Moje doświadczenia w Baja i BCS są bezpośrednio sprzeczne z folklorem o korupcji w Meksyku. Jeździłem półwyspem, wymykając się ostrzeżeniom przed jazdą nocą, z nielicznymi tylko żalami.

Jest to znacznie dłuższa jazda niż ta, która pojawia się na mapie. Infrastruktura jest nierówna. Można założyć, że jest to bardzo spokojna, dwudniowa podróż, jeśli przyzwyczaimy się do systemu autostrad międzystanowych w USA. Nie ma prostych ujęć, a średnia prędkość może wynosić tylko 35 mil/h. Ponad 1100 mil, to całkiem niezła podróż.

Moje realistyczne obawy w nocy obejmowałyby zmęczenie na bardzo wąskich, wzniesionych drogach prowadzących do niewielkiego wraku, a także obecność bydła wylegującego się w nocy na ciepłej nawierzchni drogi. Mniejszy samochód jest lepszy. Popularne auta, nawet jeśli są w pełni zaopatrzone, wyglądają jak Baja Beetles. VW Crossfox jest praktyczny, podobnie jak bardzo małe ciężarówki z dobrym zawieszeniem. Federales są obecni na punktach kontrolnych, grzeczni, profesjonalni i zazwyczaj mówią trochę po angielsku.

Jeśli będziesz jeździł nocą, zobaczysz jedne z najpiękniejszych i najspokojniejszych krajobrazów, wschodów i zachodów słońca, które twoja wyobraźnia może wyczarować. Ludzie w mniejszych miejscowościach nie spodziewają się turystów, zwykle są uprzejmi i skromni i podekscytowani spotkaniem z nieznajomymi, nie spotkałem się z dużą ksenofobią.

Moim zdaniem najgorsze części BCS są bezpieczniejsze niż najlepsze części Kalifornii. Przestępczość jest zazwyczaj opowieścią o biedzie, i bardzo irytująca, ale rzadko brutalna.

W ciągu ostatnich kilku lat podjęto szereg działań w celu zreformowania systemu prawnego i egzekwowania prawa, utworzono krajową Żandarmerię (policję paramilitarną po modelu francuskim). BCS było już całkiem niezłe, niektóre z nich są symboliczne, ale dają Meksykowi powód do dumy.

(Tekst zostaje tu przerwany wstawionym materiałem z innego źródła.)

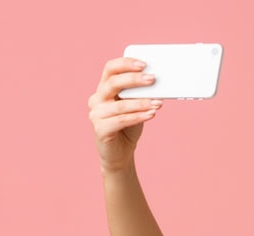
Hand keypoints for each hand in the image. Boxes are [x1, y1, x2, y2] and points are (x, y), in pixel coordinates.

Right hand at [88, 57, 163, 171]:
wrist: (120, 153)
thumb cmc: (129, 127)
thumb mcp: (136, 107)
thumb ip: (140, 94)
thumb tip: (157, 82)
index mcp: (103, 89)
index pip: (110, 69)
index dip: (125, 63)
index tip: (144, 64)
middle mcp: (96, 99)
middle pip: (113, 83)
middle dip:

Dobrze znane obszary turystyczne są zazwyczaj obszarami o najwyższej przestępczości. Jeśli go szukacie, to go znajdziecie.

3
3
3
2012-08-07 14:43:43 +0000

Jechałem autostopem z północnej Baja do La Paz. Nie miałem żadnych problemów.

Poza Tijuaną i kurortami w Cabo, Baja jest w większości odludna i odległa i nie spodziewałbym się żadnych problemów z policją. Zamiast tego oczekuję od miejscowych odludnego piękna pustyni, gościnności i szacunku (zakładając, że ty okażesz to samo).

W samej Tijuanie domyśliłbym się, że wszystko może się zdarzyć.

Twoja umiejętność płynnego mówienia po hiszpańsku bardzo pomoże ci w razie kłopotów.